Fast-Track Authority Fails: Is TPP a Goner?

♠ Posted by Emmanuel in , at 5/13/2015 01:30:00 AM
Mission accomplished for trade-bashers; will Obama's congressional foes successfully derail TPP again?
While trade has been a moribund topic Stateside for quite a long time, the US Congress voting on whether to grant President Obama fast-track authority--or that which enables him to secure trade deals like the Trans-Pacific Partnership currently being negotiated and have them voted on a yea/nay basis instead of being amended or filibustered--was bound to generate some interest. Unfortunately for Obama, he has just failed to secure the 60 votes needed in the Senate. With fast-track authority stalled, is the TPP too? (The House votes on fast-track authority soon as well.)
Senate Democrats on Tuesday blocked a bill that would give President Barack Obama fast-track authority to expedite trade agreements through Congress, a major defeat for the president and his allies who say the measure is necessary to complete a 12-nation Pacific trade deal that is a centerpiece of the administration’s economic agenda.The vote was 52-45, with supporters short of the 60 votes necessary to clear a procedural hurdle to advance the bill.

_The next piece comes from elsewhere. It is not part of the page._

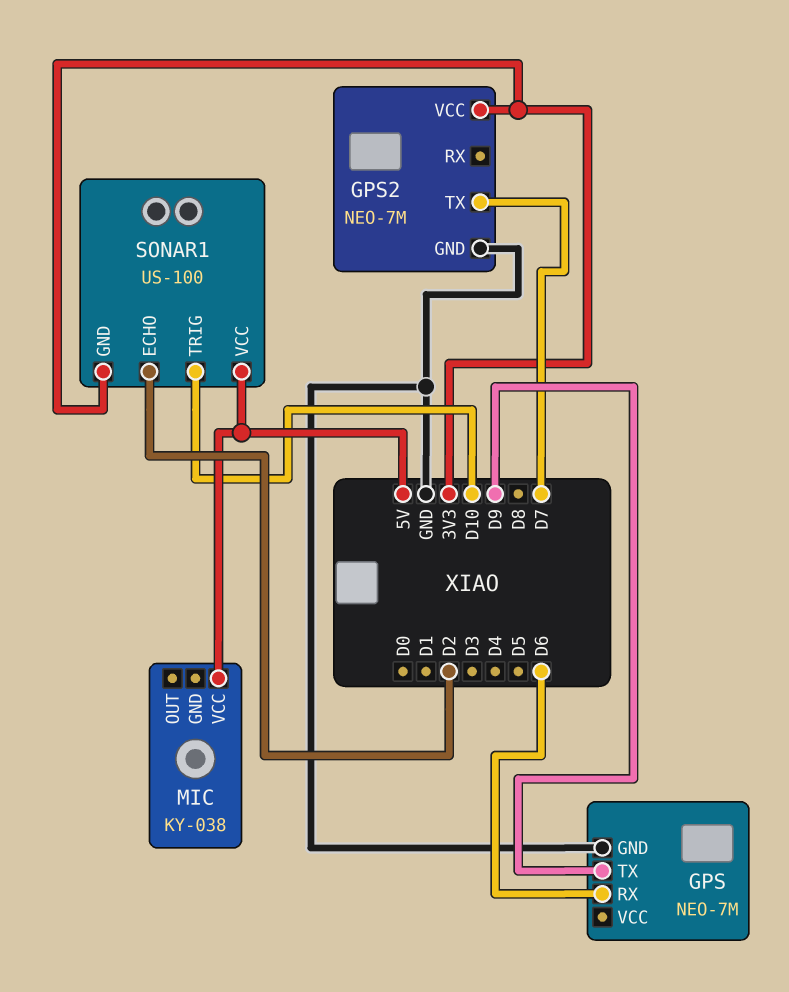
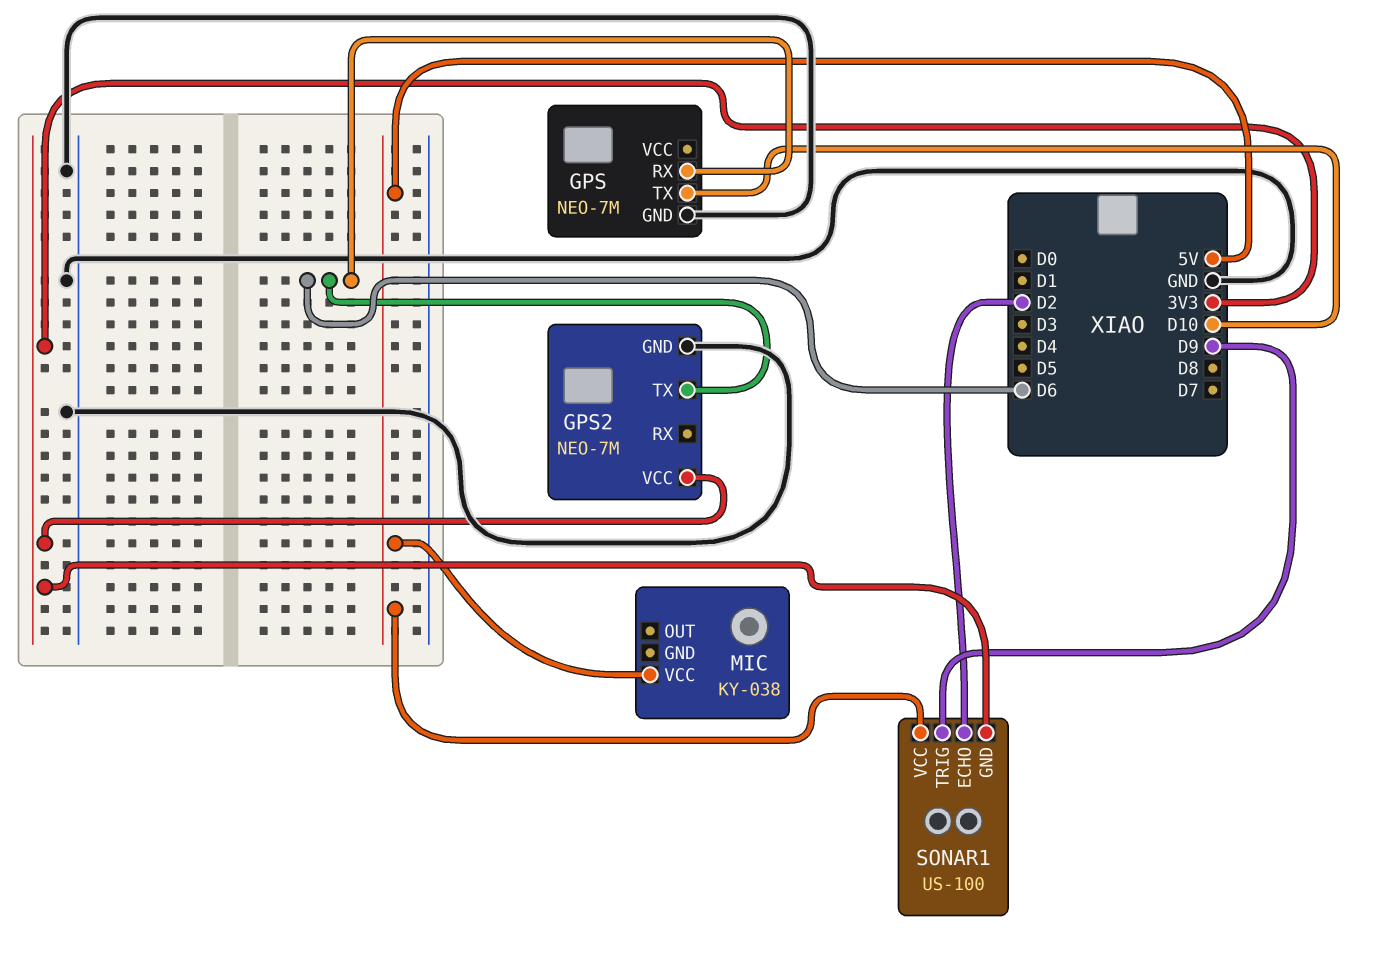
GPS pin TX: D9 -> D10
GPS2 pin TX: D7 -> D6
SONAR1 pin TRIG: D10 -> D9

The Senate action almost certainly won’t be the last word on the issue. Most observers believe a majority of senators support the fast-track measure as well as the Trans-Pacific Partnership, the big trade deal whose path would be smoothed by fast-track. But the procedural setback means Senate Majority Leader Mitch McConnell (R., Ky.) must regroup in an effort to assemble the support necessary to advance the measure past the chamber’s 60-vote threshold.
Who voted against fast-track authority? Mostly Democrats--for the most part anti-trade--and more so nowadays after years and years of moribund incomes in the US which they usually blame on trade liberalization. Senate Democrats asked fast-track authority to be bundled with all sorts of other things like retraining for those who lose their jobs due to trade liberalization and the ever-popular currency manipulation chestnut. In the absence of most of these, well, they just turned their own president down:
“This issue’s not over,” Mr. McConnell told reporters shortly before the vote, which he expected to lose. “I’m hopeful we’ll put this in the win column for the country sometime soon.”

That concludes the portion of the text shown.